--- Texto fornecido ---
==========

Produto: o que mudou — e o que NÃO mudou — na arquitetura de software.

Durante décadas, a maior parte dos softwares foi construída sobre três funções fundamentais: Interface, Regras de negócio e Dados e infraestrutura

AI não eliminou essas camadas, mas começou a reorganizar profundamente a relação entre elas.

Na interface, a mudança foi radical. Passamos décadas desenhando menus, dashboards, formulários e fluxos de navegação. Agora, a interface está convergindo para conversa. Não importa se ela acontece no WhatsApp, no Slack, no voice, dentro do CRM ou dentro de um agente AI.

A conversa virou a nova interface universal do software. E isso muda profundamente onboarding, suporte, treinamento, descoberta de funcionalidades, automação e captura de contexto.

Na outra ponta, dados e infraestrutura também mudaram brutalmente. Porque a conversa explode volume, contexto, histórico, eventos, embeddings, memória e inferência

Dados deixaram de ser apenas armazenamento. Dados agora são contexto, memória, personalização, aprendizado, inteligência e moat.

Talvez a grande nova camada estratégica da AI seja justamente essa: contexto e memória operacional.

Mas a camada mais importante talvez continue sendo a do meio, as regras de negócio. Porque é nela que o valor econômico continua sendo capturado.

Ao longo dos anos, fui formando a visão de que praticamente toda grande empresa de software encontra um ponto de controle em algum destes sistemas fundamentais:

Systems of Record
(CRM, ERP, prontuário, ledger)

Systems of Workflow & Execution
(operação, atendimento, tarefas, execução)

Systems of Communication
(email, chat, colaboração)

Systems of Transaction
(compra, pagamento, crédito, investimento)

Systems of Intelligence
(recomendação, decisão, previsão, copilots)

Systems of Integration
(APIs, orchestration, connectivity)

AI está redesenhando todas essas categorias. Mas talvez o princípio central continue igual, as empresas mais valiosas continuam sendo aquelas que controlam um ponto crítico em um dos 6 sistemas.

Porque interfaces mudam, modelos mudam, infraestrutura muda; mas captura de valor continua acontecendo onde o workflow acontece, onde a decisão acontece ou onde a transação acontece.

O risco para muitas startups AI hoje é confundir “ter um agente” com “ter uma arquitetura de produto”. Ter um agente não é suficiente. A pergunta estratégica continua sendo: qual sistema crítico do negócio você está tentando controlar?

Nasce o single source of responsibility.

==========

--- Atividade ---
Segundo o texto sobre arquitetura de software, quais são os sistemas fundamentais em que as grandes empresas de software encontram um ponto de controle? Cite todos pelo nome.

--- Dados de origem ---

==========

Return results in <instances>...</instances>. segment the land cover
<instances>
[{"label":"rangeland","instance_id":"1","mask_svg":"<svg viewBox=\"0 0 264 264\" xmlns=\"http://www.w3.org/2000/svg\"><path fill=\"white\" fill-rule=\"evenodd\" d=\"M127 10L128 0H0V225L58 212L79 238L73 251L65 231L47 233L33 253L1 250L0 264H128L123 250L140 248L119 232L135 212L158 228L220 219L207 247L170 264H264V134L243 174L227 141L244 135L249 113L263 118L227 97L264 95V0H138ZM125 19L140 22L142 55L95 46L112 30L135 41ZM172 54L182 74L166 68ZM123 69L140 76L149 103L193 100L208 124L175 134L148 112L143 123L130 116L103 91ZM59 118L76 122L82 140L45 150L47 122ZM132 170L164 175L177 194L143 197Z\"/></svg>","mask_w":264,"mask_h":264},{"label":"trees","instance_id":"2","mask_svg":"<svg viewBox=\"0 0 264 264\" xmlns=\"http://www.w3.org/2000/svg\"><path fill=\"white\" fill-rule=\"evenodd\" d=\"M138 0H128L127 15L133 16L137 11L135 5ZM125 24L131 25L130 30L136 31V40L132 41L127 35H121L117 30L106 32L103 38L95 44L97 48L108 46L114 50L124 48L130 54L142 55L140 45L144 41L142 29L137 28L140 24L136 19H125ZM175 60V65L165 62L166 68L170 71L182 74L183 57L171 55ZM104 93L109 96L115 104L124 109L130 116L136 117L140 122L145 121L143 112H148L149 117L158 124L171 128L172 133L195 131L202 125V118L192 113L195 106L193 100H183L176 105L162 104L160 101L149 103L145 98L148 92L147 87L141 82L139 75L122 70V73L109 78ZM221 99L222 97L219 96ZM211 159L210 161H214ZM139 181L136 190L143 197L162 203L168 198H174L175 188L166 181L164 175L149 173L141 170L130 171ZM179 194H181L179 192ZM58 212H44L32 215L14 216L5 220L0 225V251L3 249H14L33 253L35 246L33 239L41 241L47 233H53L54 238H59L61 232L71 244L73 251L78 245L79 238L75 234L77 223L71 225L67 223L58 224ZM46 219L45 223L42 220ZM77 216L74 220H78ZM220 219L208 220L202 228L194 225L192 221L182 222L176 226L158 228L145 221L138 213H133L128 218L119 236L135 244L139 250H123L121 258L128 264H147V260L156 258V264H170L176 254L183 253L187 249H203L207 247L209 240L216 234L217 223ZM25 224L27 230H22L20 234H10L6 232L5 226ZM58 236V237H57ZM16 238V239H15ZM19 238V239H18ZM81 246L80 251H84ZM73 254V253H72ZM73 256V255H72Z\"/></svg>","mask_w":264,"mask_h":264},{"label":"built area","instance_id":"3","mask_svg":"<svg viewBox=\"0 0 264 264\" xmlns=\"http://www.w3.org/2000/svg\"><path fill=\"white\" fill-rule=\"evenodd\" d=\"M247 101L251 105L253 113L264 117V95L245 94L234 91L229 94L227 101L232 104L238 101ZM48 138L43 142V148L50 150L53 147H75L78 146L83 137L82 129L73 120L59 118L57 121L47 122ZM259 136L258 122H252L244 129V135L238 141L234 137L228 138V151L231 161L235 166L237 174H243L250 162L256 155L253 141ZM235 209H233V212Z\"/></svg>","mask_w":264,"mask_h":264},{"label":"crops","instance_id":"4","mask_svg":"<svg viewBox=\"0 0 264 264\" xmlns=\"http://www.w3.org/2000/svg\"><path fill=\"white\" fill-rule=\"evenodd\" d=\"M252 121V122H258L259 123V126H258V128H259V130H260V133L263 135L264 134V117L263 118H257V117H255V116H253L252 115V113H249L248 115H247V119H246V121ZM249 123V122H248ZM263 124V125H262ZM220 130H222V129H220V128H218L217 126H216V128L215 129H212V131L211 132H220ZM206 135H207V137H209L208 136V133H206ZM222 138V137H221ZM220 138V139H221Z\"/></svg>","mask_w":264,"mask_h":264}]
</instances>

==========

--- Resposta ---
Systems of Record
Systems of Workflow & Execution
Systems of Communication
Systems of Transaction
Systems of Intelligence
Systems of Integration